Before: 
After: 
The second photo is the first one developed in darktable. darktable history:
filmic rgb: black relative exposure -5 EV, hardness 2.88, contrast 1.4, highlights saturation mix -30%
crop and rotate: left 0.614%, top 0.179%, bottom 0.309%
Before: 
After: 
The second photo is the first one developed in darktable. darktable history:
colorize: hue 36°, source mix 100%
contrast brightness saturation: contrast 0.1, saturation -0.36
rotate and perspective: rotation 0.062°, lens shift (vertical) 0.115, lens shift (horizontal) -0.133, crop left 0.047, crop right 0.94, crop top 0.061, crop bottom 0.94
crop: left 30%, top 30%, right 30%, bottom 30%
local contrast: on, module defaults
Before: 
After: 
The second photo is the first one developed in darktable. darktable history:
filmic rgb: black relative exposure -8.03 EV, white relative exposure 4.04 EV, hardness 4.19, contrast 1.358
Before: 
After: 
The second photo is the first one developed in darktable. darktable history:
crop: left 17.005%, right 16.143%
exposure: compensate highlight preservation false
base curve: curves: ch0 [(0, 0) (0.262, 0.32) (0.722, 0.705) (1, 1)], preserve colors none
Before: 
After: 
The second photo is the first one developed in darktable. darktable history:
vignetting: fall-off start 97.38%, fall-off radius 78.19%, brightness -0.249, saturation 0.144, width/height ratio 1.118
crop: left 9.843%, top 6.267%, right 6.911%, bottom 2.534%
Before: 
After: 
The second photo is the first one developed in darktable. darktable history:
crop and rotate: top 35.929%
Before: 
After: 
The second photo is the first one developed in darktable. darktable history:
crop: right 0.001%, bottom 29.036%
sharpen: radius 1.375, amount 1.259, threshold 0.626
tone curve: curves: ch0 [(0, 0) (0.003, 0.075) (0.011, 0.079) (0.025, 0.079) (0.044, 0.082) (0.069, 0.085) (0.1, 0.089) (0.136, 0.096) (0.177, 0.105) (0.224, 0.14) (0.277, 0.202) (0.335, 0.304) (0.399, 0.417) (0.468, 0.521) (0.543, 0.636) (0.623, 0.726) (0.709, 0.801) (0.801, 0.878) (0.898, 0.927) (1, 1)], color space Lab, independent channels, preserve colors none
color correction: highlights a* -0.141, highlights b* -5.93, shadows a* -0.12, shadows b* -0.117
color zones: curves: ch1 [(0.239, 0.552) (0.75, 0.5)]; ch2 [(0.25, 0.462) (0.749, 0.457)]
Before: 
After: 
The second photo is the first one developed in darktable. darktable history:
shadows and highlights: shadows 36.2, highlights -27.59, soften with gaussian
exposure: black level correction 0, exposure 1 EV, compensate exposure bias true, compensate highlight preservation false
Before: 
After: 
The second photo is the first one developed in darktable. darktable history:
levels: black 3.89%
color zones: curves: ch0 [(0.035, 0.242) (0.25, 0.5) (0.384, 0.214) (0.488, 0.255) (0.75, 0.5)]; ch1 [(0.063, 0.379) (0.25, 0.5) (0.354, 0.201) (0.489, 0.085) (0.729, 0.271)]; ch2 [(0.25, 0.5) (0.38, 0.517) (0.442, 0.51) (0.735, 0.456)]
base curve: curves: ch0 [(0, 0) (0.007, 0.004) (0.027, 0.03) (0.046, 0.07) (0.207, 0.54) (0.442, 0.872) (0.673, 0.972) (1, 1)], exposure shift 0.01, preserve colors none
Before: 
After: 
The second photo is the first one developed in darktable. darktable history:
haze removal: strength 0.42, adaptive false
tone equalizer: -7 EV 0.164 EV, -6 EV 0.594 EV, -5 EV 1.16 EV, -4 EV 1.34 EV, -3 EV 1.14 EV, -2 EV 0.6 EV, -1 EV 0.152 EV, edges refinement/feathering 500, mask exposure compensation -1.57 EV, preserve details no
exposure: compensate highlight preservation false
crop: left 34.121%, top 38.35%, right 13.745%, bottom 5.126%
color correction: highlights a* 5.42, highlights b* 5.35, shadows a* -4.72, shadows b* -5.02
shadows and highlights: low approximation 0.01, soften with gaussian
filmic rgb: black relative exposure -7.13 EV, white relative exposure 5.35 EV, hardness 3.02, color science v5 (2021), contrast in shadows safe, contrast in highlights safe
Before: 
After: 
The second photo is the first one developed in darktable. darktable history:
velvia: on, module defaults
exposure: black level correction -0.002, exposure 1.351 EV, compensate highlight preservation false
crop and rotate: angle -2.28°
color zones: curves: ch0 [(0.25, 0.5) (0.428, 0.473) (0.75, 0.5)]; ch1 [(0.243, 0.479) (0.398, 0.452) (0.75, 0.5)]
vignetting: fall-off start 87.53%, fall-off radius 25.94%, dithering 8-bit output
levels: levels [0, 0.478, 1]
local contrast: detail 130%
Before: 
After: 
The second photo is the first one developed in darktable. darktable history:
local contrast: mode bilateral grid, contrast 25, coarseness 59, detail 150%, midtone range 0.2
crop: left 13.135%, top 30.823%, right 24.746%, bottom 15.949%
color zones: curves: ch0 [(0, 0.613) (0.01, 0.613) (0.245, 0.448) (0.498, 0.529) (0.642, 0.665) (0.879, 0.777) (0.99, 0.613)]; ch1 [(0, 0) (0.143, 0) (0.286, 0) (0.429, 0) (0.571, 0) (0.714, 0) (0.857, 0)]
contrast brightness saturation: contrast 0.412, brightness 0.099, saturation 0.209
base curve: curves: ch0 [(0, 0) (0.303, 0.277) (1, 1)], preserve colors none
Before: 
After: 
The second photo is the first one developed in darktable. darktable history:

★ ★ ★ ★ ★

=== WHAT YOU WILL DO ===
Reproduce the lines of the material verbatim, beginning at the first line and stopping after the line that contains "crop and rotate: top 35.929%".

=== EXERCISE SOLUTION ===
Before: 
After: 
The second photo is the first one developed in darktable. darktable history:
filmic rgb: black relative exposure -5 EV, hardness 2.88, contrast 1.4, highlights saturation mix -30%
crop and rotate: left 0.614%, top 0.179%, bottom 0.309%
Before: 
After: 
The second photo is the first one developed in darktable. darktable history:
colorize: hue 36°, source mix 100%
contrast brightness saturation: contrast 0.1, saturation -0.36
rotate and perspective: rotation 0.062°, lens shift (vertical) 0.115, lens shift (horizontal) -0.133, crop left 0.047, crop right 0.94, crop top 0.061, crop bottom 0.94
crop: left 30%, top 30%, right 30%, bottom 30%
local contrast: on, module defaults
Before: 
After: 
The second photo is the first one developed in darktable. darktable history:
filmic rgb: black relative exposure -8.03 EV, white relative exposure 4.04 EV, hardness 4.19, contrast 1.358
Before: 
After: 
The second photo is the first one developed in darktable. darktable history:
crop: left 17.005%, right 16.143%
exposure: compensate highlight preservation false
base curve: curves: ch0 [(0, 0) (0.262, 0.32) (0.722, 0.705) (1, 1)], preserve colors none
Before: 
After: 
The second photo is the first one developed in darktable. darktable history:
vignetting: fall-off start 97.38%, fall-off radius 78.19%, brightness -0.249, saturation 0.144, width/height ratio 1.118
crop: left 9.843%, top 6.267%, right 6.911%, bottom 2.534%
Before: 
After: 
The second photo is the first one developed in darktable. darktable history:
crop and rotate: top 35.929%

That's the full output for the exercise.